The air is cold and still. Even as she watches, thornbushes and tufts of grass, touched by the first light, emerge out of nothing. It is as if she were present at the first day of creation. My God, she murmurs; she has an urge to sink to her knees.
There is a rustle nearby. She is looking straight into the dark eyes of an antelope, a little steenbok not twenty paces off, and it is looking straight back at her, wary but not afraid, not yet. My kleintjie! she says, my little one. More than anything she wants to embrace it, to pour out upon its brow this sudden love; but before she can take a first step the little one has whirled about and raced off with drumming hooves.
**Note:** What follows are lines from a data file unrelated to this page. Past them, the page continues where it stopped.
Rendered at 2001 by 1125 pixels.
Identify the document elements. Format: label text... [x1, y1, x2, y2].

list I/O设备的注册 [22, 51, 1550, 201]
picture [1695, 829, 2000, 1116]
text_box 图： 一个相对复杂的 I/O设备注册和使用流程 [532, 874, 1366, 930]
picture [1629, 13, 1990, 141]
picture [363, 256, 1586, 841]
A hundred yards away it halts, turns, inspects her again, then trots at less urgent pace across the flats and into a dry riverbed.
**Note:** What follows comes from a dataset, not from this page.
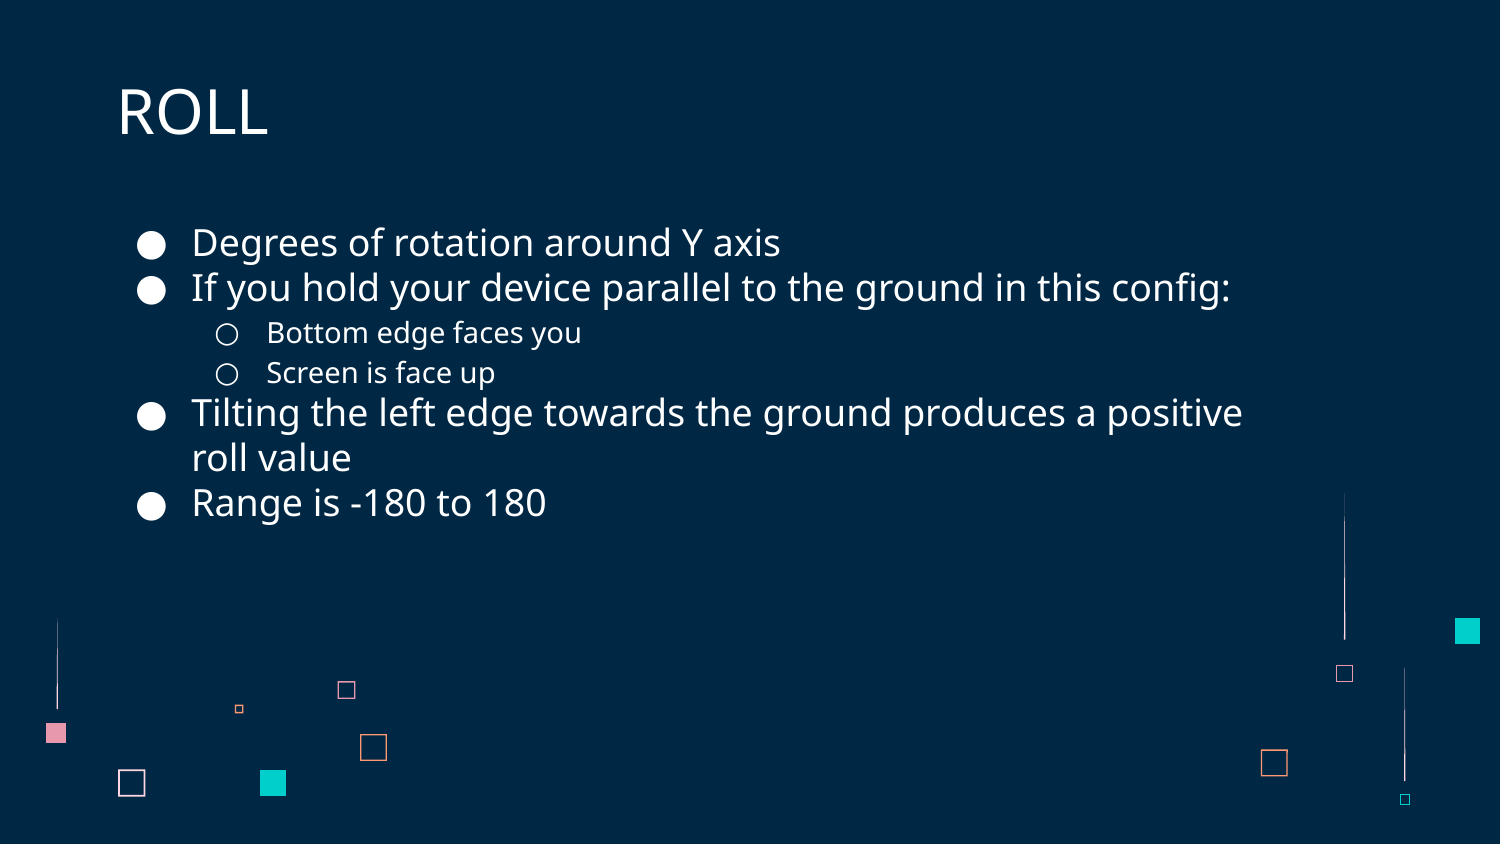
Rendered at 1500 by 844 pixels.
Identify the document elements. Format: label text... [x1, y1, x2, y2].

title ROLL [101, 67, 543, 163]
list Degrees of rotation around Y axis If you hold your device parallel to the ground in this config: Bottom edge faces you Screen is face up Tilting the left edge towards the ground produces a positive roll value Range is -180 to 180 [101, 203, 1310, 619]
‘What’s that?’ comes her cousin’s voice. He has at last awoken; he clambers out of the truck, yawning, stretching.
‘A steenbokkie,’ she says curtly. ‘What are we going to do now?’
‘I’ll head back to Merweville,’ he says. ‘You wait here. I should be back by ten o’clock, eleven at the latest.’
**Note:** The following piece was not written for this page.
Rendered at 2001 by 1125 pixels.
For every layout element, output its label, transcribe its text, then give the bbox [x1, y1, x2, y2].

‘If a car passes and offers me a lift, I’m taking it,’ she says. ‘Either direction, I’m taking it.’
He looks a mess, with his unkempt hair and beard sticking out at all angles. Thank God I don’t have to wake up with you in my bed every morning, she thinks. Not enough of a man. A real man would do better than this, sowaar!
The sun is showing above the horizon; already she can feel the warmth on her skin. The world may be God’s world, but the Karoo belongs first of all to the sun. ‘You had better get going,’ she says. ‘It’s going to be a hot day.’ And watches as he trudges off, the empty jerry can slung over his shoulder.
An adventure: perhaps that is the best way to think of it. Here in the back of beyond she and John are having an adventure. For years to come the Coetzees will be reminiscing about it. Remember the time when Margot and John broke down on that godforsaken Merweville road? In the meantime, while she waits for her adventure to end, what has she for diversion? The tattered instruction manual for the Datsun; nothing else. No poems. Tyre rotation. Battery maintenance. Tips for fuel economy.
The truck, facing into the rising sun, grows stiflingly hot. She takes shelter in its lee.
On the crest of the road, an apparition: out of the heat-haze emerges first the torso of a man, then by degrees a donkey and donkey-cart. On the wind she can even hear the neat clip-clop of the donkey’s hooves.